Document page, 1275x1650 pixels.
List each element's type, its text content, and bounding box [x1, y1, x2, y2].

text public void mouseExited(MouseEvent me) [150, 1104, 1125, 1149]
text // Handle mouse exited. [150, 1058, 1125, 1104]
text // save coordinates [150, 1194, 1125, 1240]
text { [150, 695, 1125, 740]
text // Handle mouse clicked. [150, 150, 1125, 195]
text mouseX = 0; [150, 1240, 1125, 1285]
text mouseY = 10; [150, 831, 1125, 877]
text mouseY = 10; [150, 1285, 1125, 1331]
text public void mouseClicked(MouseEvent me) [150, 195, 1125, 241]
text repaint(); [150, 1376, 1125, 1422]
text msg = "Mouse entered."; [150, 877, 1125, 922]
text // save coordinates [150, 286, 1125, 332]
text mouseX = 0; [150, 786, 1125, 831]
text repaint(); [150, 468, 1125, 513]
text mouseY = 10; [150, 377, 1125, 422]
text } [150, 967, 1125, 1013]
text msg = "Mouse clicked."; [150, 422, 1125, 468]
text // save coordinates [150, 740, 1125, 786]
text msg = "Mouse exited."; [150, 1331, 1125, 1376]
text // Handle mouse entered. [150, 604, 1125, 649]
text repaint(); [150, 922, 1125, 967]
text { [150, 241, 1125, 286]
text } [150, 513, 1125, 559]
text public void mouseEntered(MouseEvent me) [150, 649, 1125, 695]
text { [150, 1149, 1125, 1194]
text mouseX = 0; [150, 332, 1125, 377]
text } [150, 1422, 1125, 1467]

> **Work order**
In the records above, find the lines holding "mouseY". Copy each one.

> **Solution for this task**
text mouseY = 10; [150, 831, 1125, 877]
text mouseY = 10; [150, 1285, 1125, 1331]
text mouseY = 10; [150, 377, 1125, 422]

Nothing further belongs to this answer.